Afterward, Annela and Erin rebuilt the central fire with dry logs from under the awning of a storage hut. Fifteen minutes later, they had done.
Annela went quickly back to her hut. She wanted to check on her patient and avoid talking to the women frying up breakfast over the stove, who would pester her with questions about Ezra. She found him still asleep and stood gazing at him for a few minutes.
After taking Tamar and Wildchild to the river to relieve themselves, Carlin led them into the forest. They said hello to the women picking small brown mushrooms in the undergrowth. Their names were Dipti and Urulla. Dipti was an Indian woman in her late twenties; short, very dark and with a round happy face and long straight black hair. Most of the younger Woodlanders were skinny. Dipti was more curvaceous. Urulla was nineteen: tall, pale, brown-haired, thin, flat-chested and serious-looking.
Both women had greeted their guests kindly last night and this morning desired to know how the girls had slept. The story of how they met Ezra had been told and re-told many times around the camp-fire last night yet everyone was eager to hear it again at first-hand; but the girls wanted to be on the move, so Carlin shyly explained she was under instructions to show the girls around. They answered as briefly as they could and trotted off deeper into the forest.

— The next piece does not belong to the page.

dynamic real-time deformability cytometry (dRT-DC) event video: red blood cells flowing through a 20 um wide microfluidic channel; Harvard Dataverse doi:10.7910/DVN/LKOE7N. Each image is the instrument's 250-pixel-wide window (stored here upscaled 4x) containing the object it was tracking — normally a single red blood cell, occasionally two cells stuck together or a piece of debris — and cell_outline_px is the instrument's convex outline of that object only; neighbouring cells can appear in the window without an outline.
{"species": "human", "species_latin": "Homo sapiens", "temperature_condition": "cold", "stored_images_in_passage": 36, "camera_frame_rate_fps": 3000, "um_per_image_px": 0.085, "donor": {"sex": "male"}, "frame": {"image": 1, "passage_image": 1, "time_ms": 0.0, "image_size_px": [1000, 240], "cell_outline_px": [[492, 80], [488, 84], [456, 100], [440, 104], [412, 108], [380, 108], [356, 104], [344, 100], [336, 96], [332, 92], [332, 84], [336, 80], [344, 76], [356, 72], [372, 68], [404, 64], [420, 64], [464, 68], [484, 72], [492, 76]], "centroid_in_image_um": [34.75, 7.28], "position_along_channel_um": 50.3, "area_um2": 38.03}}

Carlin gave the girls a tour of the nearby forest. All around the camp there was abundant wood to build huts and fences and make the camp-fire. Within a ten-minute walk of the camp were many kinds of berries and nuts, which came into season by no set rhythms and were checked periodically throughout the year. Further away there were fig trees, oranges, lemons and other fruits. Even further away was a stand of banana plants. If one followed the river downstream a couple of miles, then it flowed into a wide lake where ducks could be hunted and reeds cut for basket-weaving. The furthest place the Woodlanders regularly visited in the forest was a small bamboo plantation, where they got canes for roofs and fencing.

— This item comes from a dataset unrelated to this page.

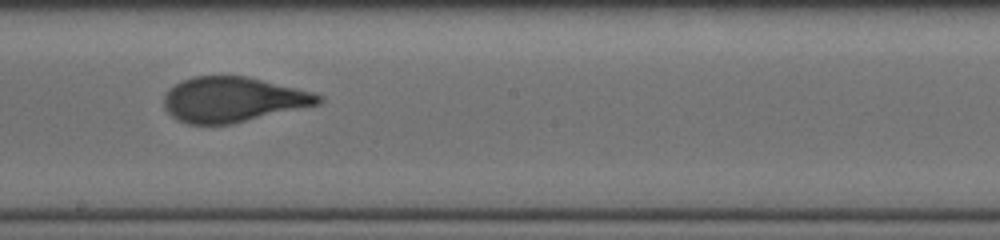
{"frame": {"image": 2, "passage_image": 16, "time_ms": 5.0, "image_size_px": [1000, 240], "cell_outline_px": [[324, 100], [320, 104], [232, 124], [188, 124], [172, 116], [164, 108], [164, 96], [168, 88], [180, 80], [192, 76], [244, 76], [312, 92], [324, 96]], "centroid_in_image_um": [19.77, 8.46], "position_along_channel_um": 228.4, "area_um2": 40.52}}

Carlin had to explain what ducks were. They were a rare luxury because they were much harder to hunt than pigeons. She also told them the river was too shallow for big fish, so the only fish she had eaten were dried and salted ones bought from the Mariners at the monthly trade.

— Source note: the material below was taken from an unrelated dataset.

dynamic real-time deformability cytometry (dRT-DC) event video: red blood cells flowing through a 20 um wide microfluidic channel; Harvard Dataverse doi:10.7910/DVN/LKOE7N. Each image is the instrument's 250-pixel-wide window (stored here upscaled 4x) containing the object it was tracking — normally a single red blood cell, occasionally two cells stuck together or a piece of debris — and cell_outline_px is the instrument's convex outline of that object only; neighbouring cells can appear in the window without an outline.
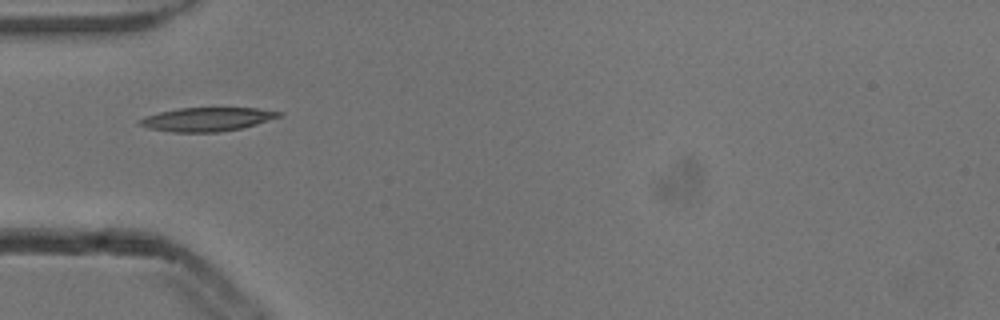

On their way to see if there were any ripe hazelnuts, they heard the thwack of axes on trees. It was Sharne and Dagma about a quarter-mile away, chopping up logs.
They reached the hazelnut bushes in another five-minutes. The girls had fun gleaning the small brown nuts but they brought no basket or bag and could only put the hazelnuts in their pockets or break them open and eat them. Tamar carried her hazelnuts by folding the bottom of her skirt into a bag. Chewing a few hazelnuts piqued the girls' appetites, however, so when the older girls' pockets were full, they started back to the camp for a proper breakfast.
Mirselene emerged not long after Annela had finished her tasks. She beckoned across the camp to Annela to come and visit her.
"How is our guest?" Mirselene asked when Annela entered the hut.
"He's still asleep," she answered. "Also, I don't think his arm is broken, only badly sprained."
"That is good news. When he wakes, I'll have Parvinder take a look at it."
Annela was not offended by this suggestion: Parvinder was the best nurse in the tribe; but it did raise a question. Before Annela could ask it, however, Mirselene was giving more orders:
"Annela, you need not do your chores if you are busy nursing Ezra. Getting him better takes priority and I'll assign your work to others instead. Also, when Ezra wakes, I want you to bring him to visit me. There are some things I'd like to ask that young man."
"As would the rest of us, Madam. Ezra will not be safe from questioning while he stays with us."